Gino Mäder, 26, died of his injuries a day after his car crashed and fell into a ravine during the Tour of Switzerland.
Swiss cyclist Gino Mäder died after crashing and falling down a canyon on the descent of the Tour de Suisse, according to his team Bahrain-Victorious.
Mäder, 26, crashed on Thursday on a fast downhill road near the end of the hilly fifth stage towards La Punt.
“Gino lost the battle to recover from the serious injury he suffered,” the team said in a statement Friday.
“Despite the best efforts of the wonderful staff at Chur Hospital, Gino couldn’t make it through and this was his final and biggest challenge, and at 11.30am we said goodbye to one of the bright lights in the team. “
Medical personnel rushed to Mäder and found him motionless in the water. They performed CPR before he was airlifted to hospital.

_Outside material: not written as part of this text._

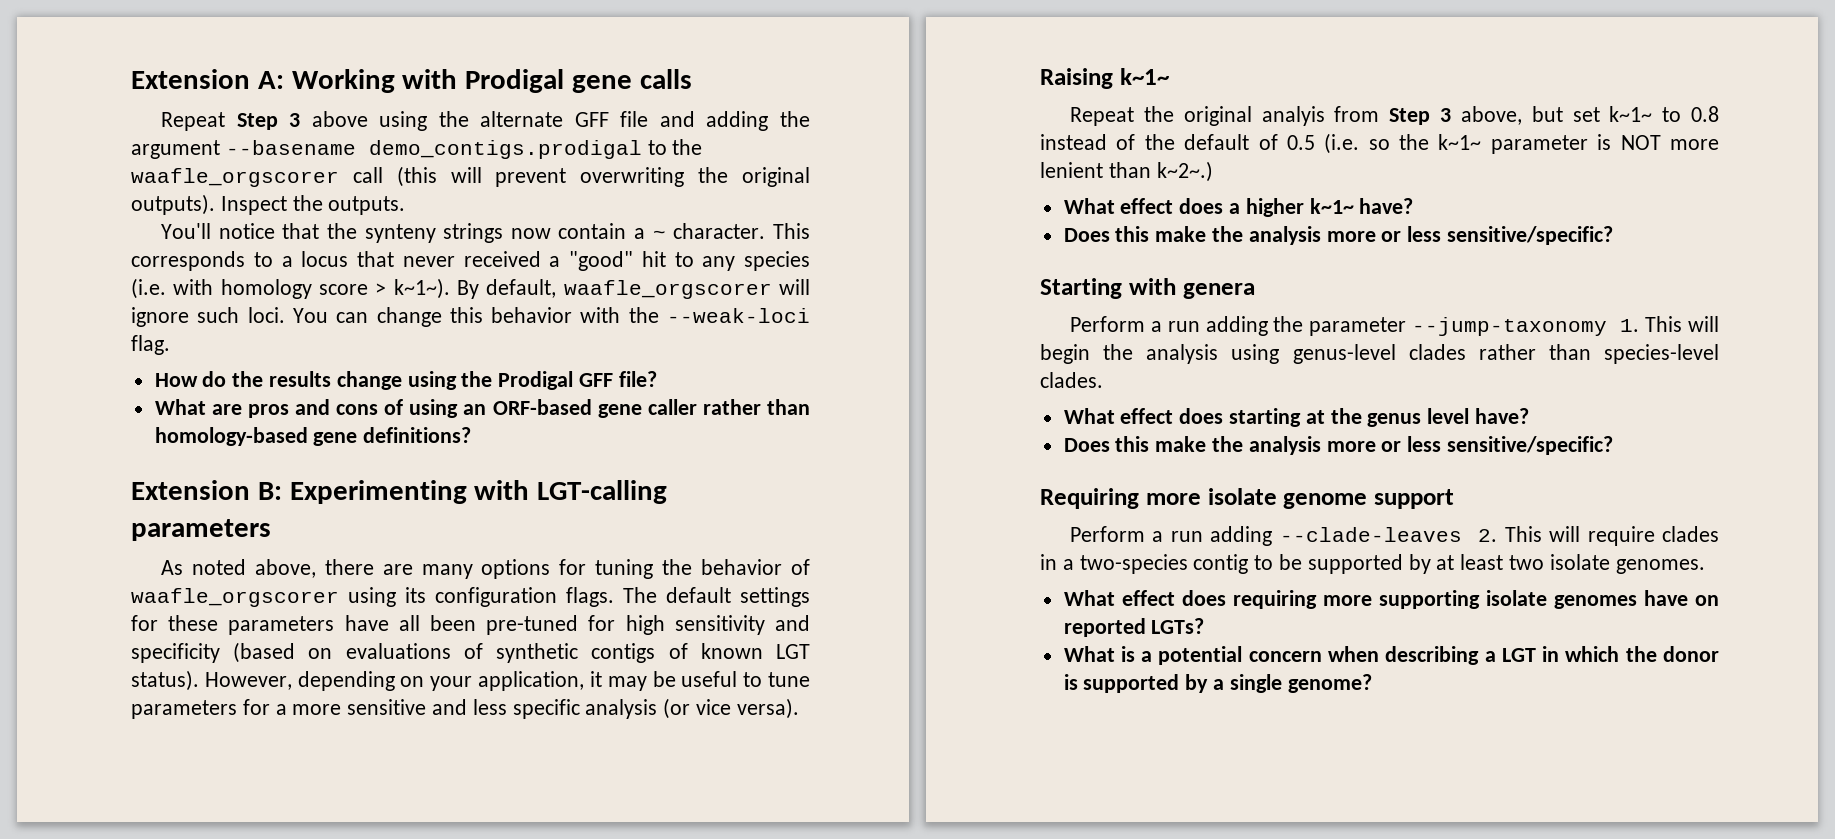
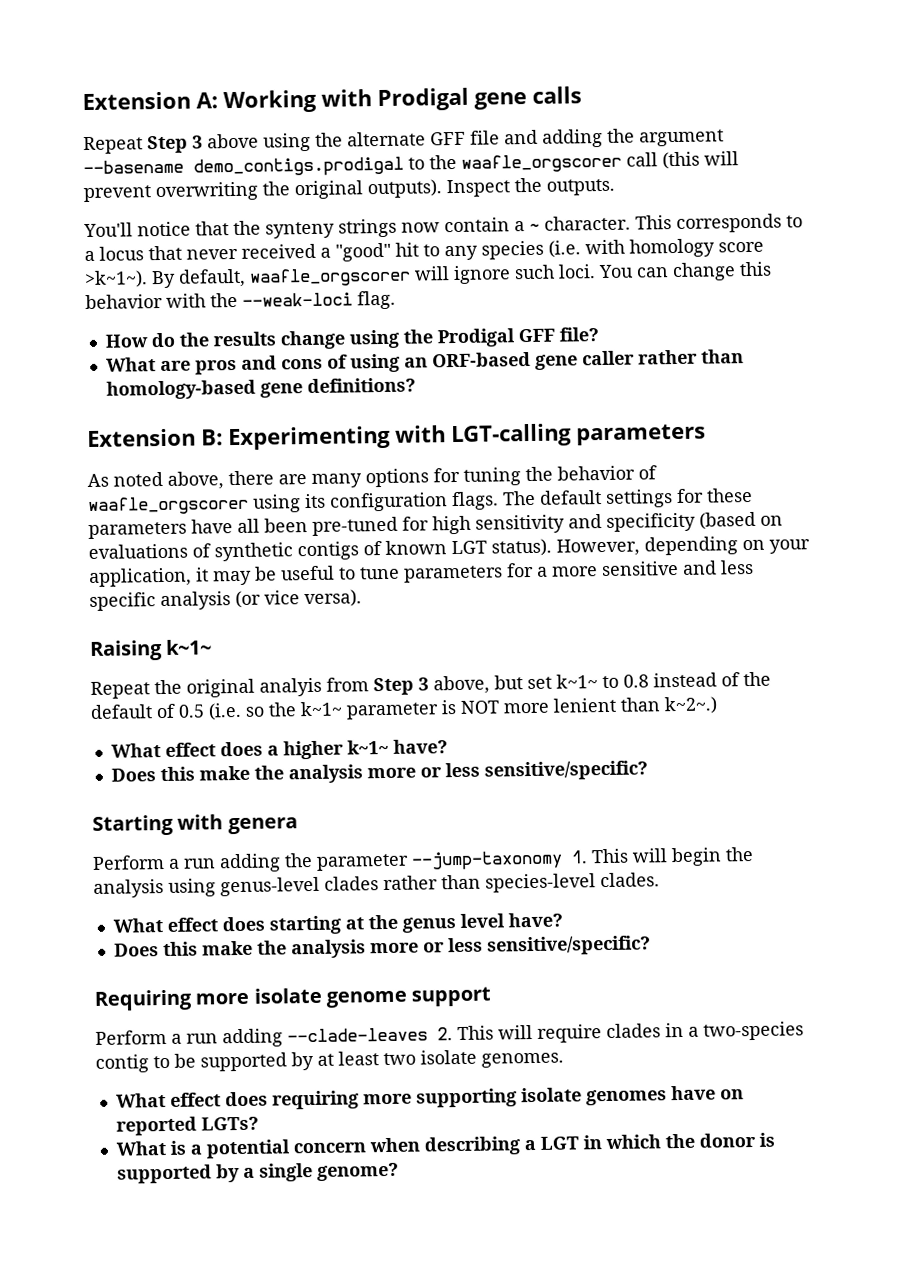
[375,278,450,299] > k~1~). -> [84,270,148,289] >k~1~).

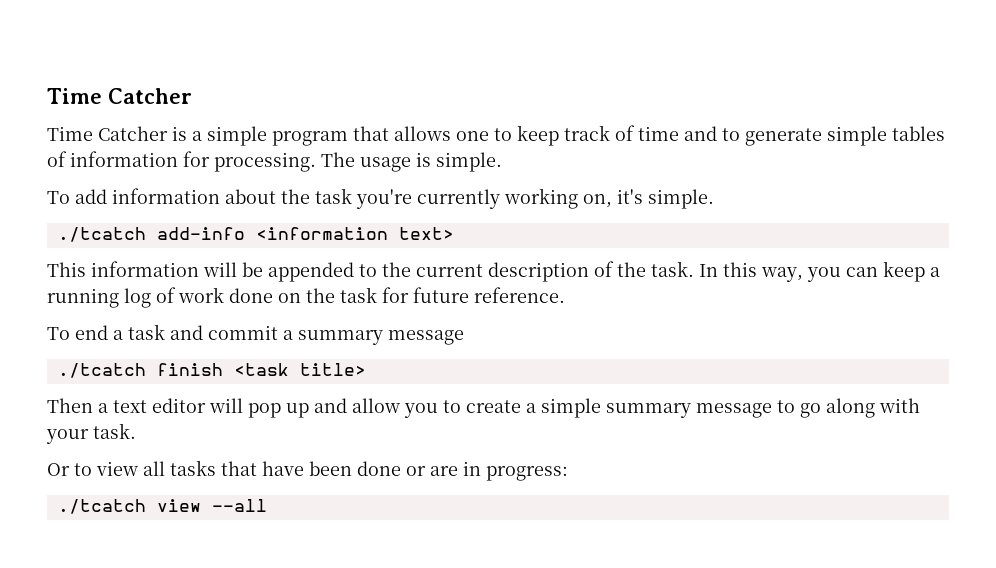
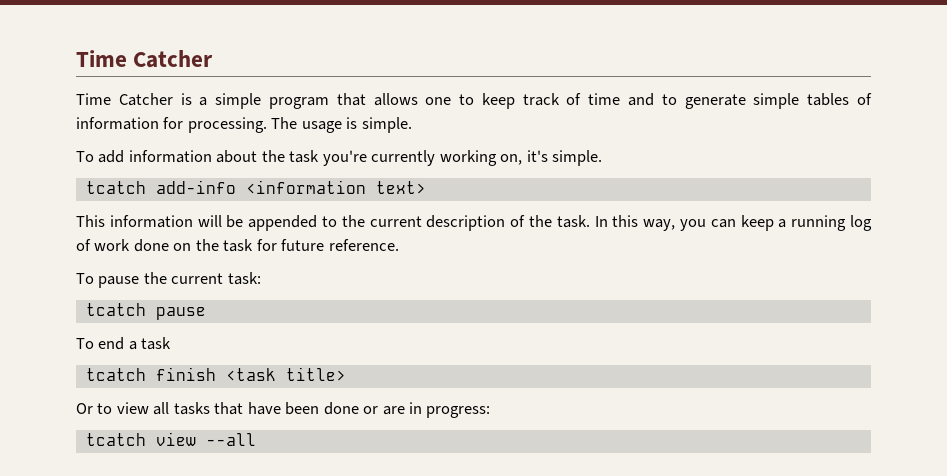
[57,227,146,242] ./tcatch -> [85,181,146,194] tcatch
[75,324,464,345] [57,363,366,378] [47,398,920,418] [46,423,136,444] end a task and commit a summary message // ./tcatch finish <task title> // Then a text editor will pop up and allow you to create a simple summary message to go along with your task. -> [98,272,261,288] [85,303,206,320] [76,337,172,350] [85,367,346,381] pause the current task: // tcatch pause // To end a task // tcatch finish <task title>
[57,499,146,514] ./tcatch -> [85,433,146,446] tcatch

“Our entire team has been devastated by this tragic accident, and our thoughts and prayers are with Gino’s family and loved ones at this extremely difficult time,” Baring-Victory said.
The Tour de Suisse is the run-up to next month’s Tour de France.
Mäder’s death was announced about 30 minutes before the scheduled start of the sixth stage of the eight-day race. The start was delayed and the drivers gathered to observe a moment of silence.
The route of Thursday’s stage was later criticized by world champion Remko Evenpool, who finished 10th and fourth in the overall standings.
“While it is entirely possible to complete the summit, it is not a good decision to let us complete this dangerous descent. As riders, we should also consider the risks we take when going down the mountain,” the Belgian cyclist said in his push. Said on the special account.
American Magnus Sheffield also fell from Albula on the race’s most difficult climbs.
Organizers said the Ineos-Grenadiers rider was hospitalized with “bruises and a concussion”.
Mäder is one of the best young riders in Switzerland. He won a stage at the 2021 Giro d’Italia and finished fifth in that year’s Giro d’España. He also finished fifth in the Paris-Nice stage race in March.
“We are heartbroken,” Tour of Switzerland organizers said in a statement. “Gino, you are a great rider, but more importantly, you are a great person. Always smiling and making those around you happy.”
At the end of the race on Sunday, a reporter asked Mäder what would make him happy at the end of the week.
“If I’m still fit and like my home games, maybe I’ll have some success with the team,” Medel once said.
Team manager Milan Erzen praised the driver, saying his “talent, dedication and enthusiasm are an inspiration to us all.”
“Not only is he a very talented cyclist,” Erzen said, “but he’s also a good guy on the bike.”